Dataset items
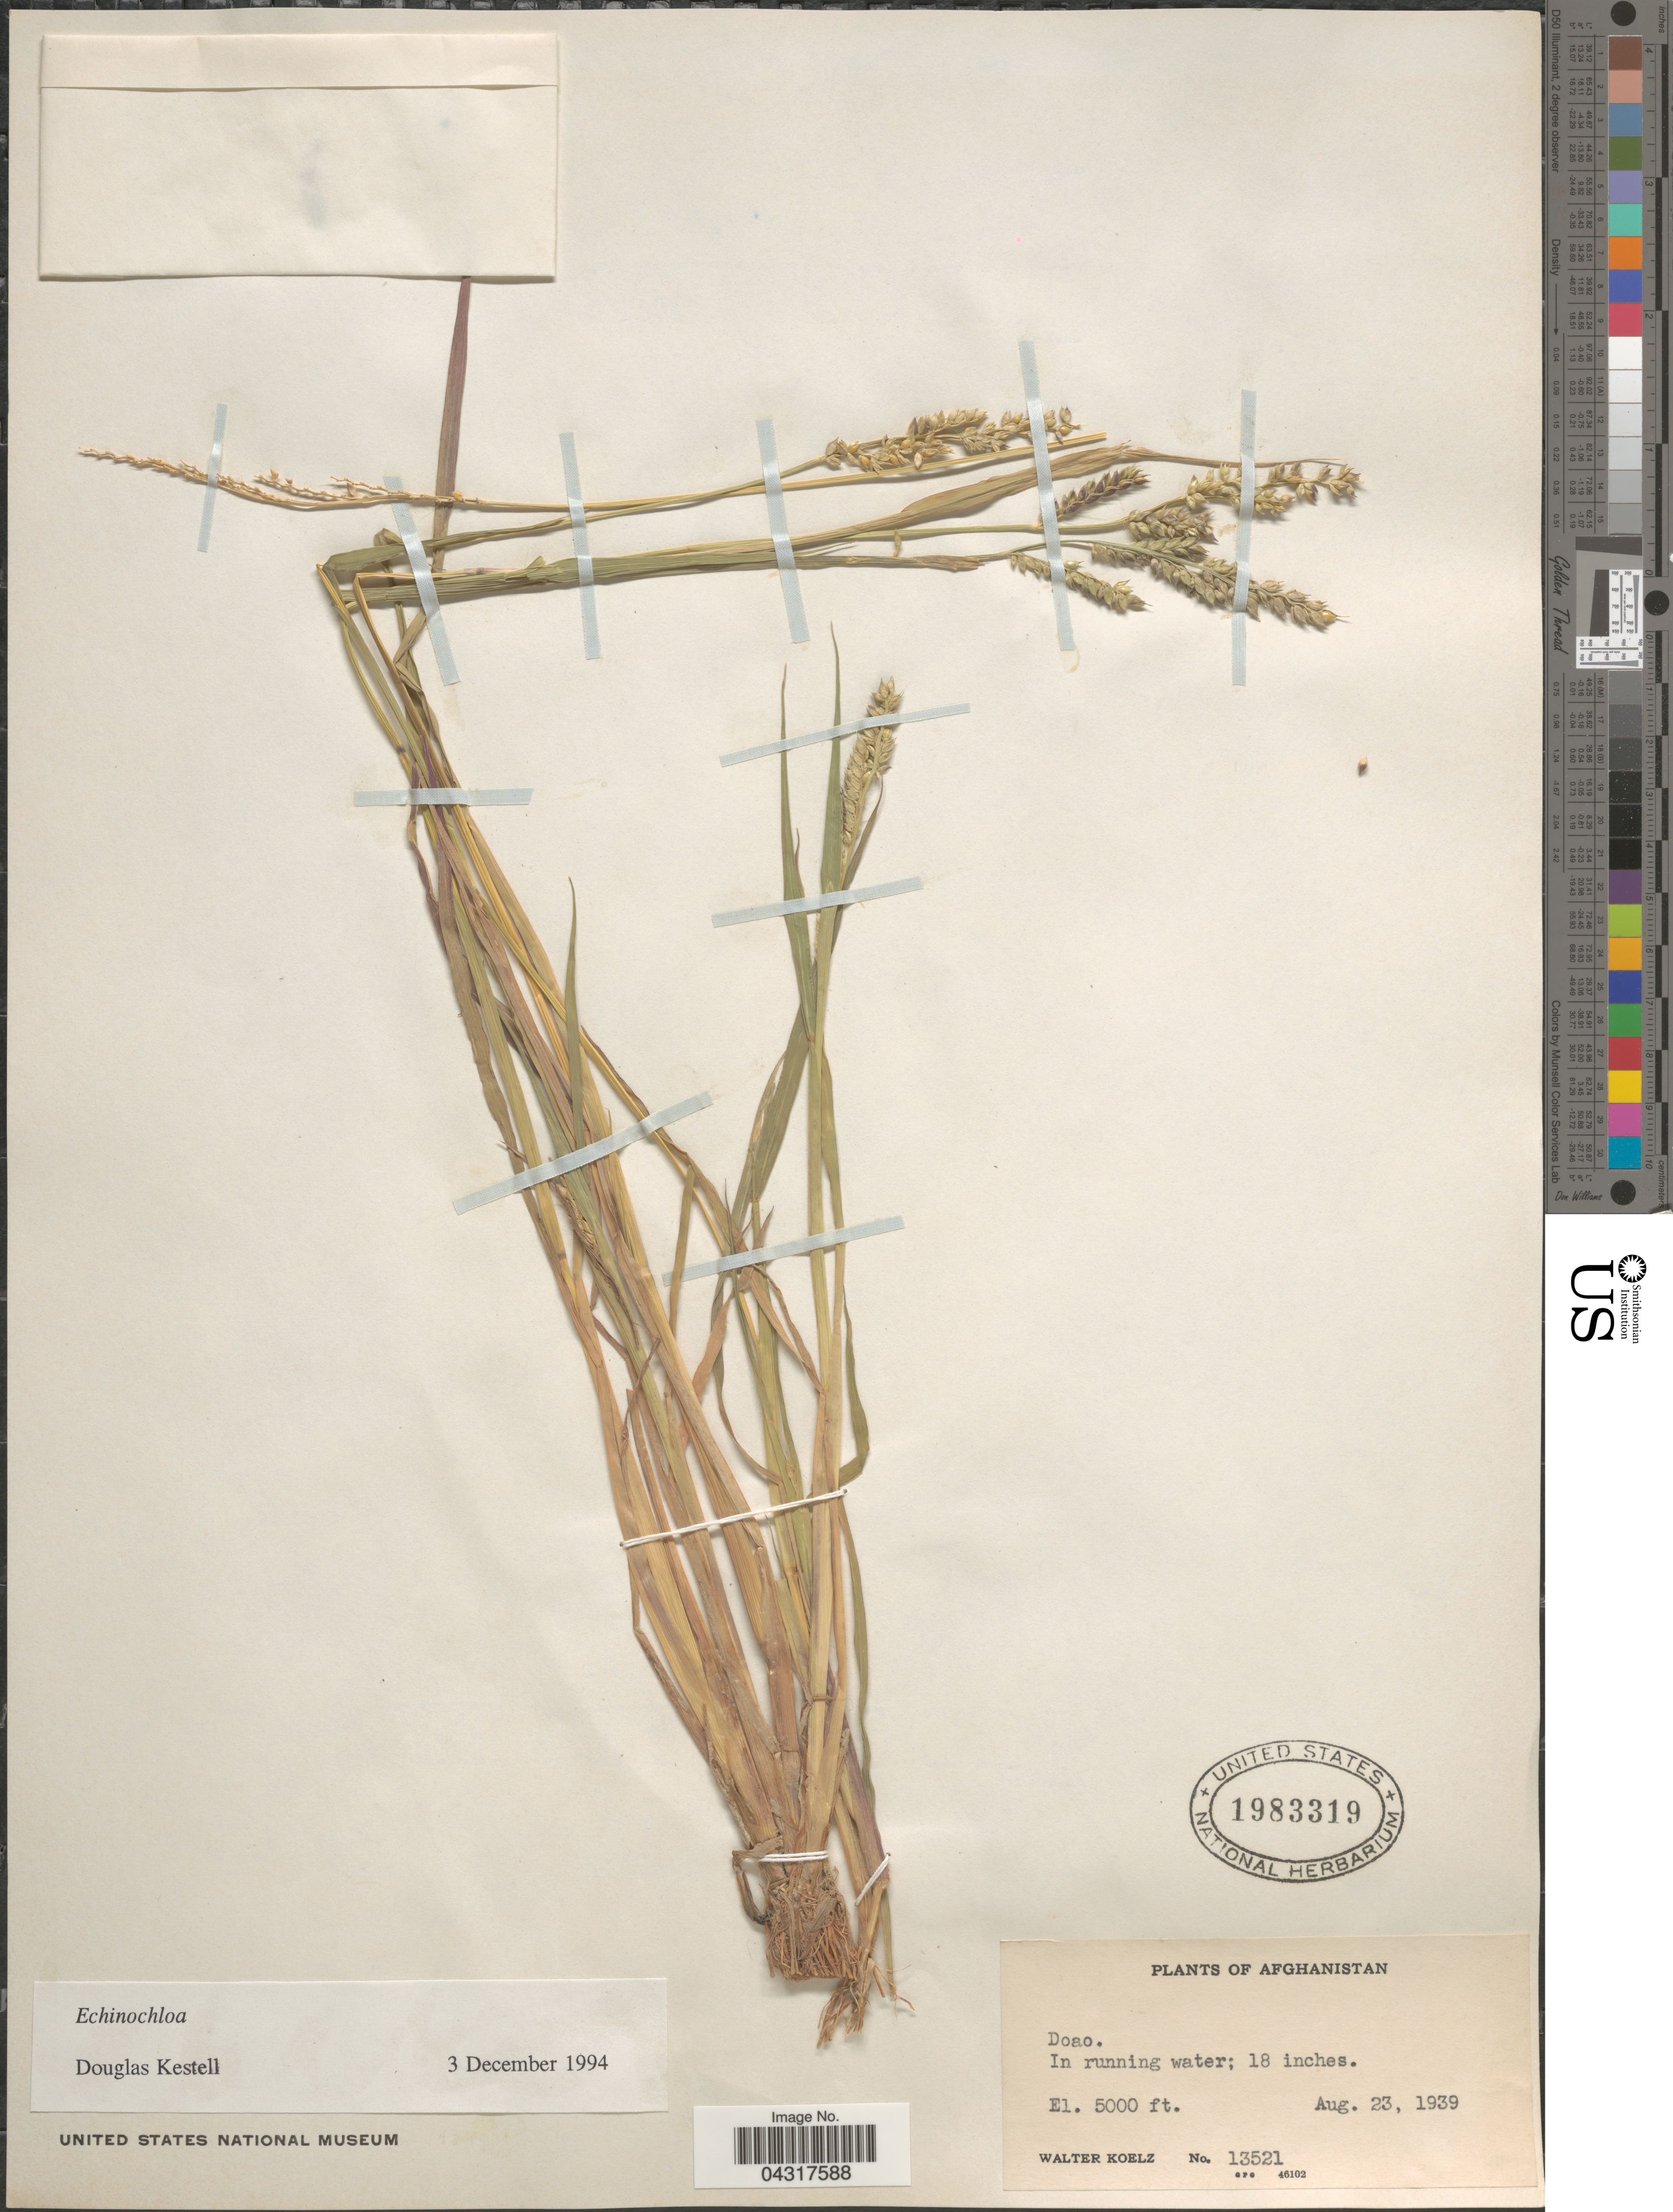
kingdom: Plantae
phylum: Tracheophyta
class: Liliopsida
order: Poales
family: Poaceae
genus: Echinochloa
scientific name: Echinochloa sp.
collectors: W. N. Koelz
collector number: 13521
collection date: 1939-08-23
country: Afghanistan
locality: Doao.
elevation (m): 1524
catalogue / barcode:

- Instructions to follow:
Rewrite the entries above with "collector number" changed to "field number" and every other line left as it is. Leave out the pictures.

- Written response:
kingdom: Plantae
phylum: Tracheophyta
class: Liliopsida
order: Poales
family: Poaceae
genus: Echinochloa
scientific name: Echinochloa sp.
collectors: W. N. Koelz
field number: 13521
collection date: 1939-08-23
country: Afghanistan
locality: Doao.
elevation (m): 1524
catalogue / barcode:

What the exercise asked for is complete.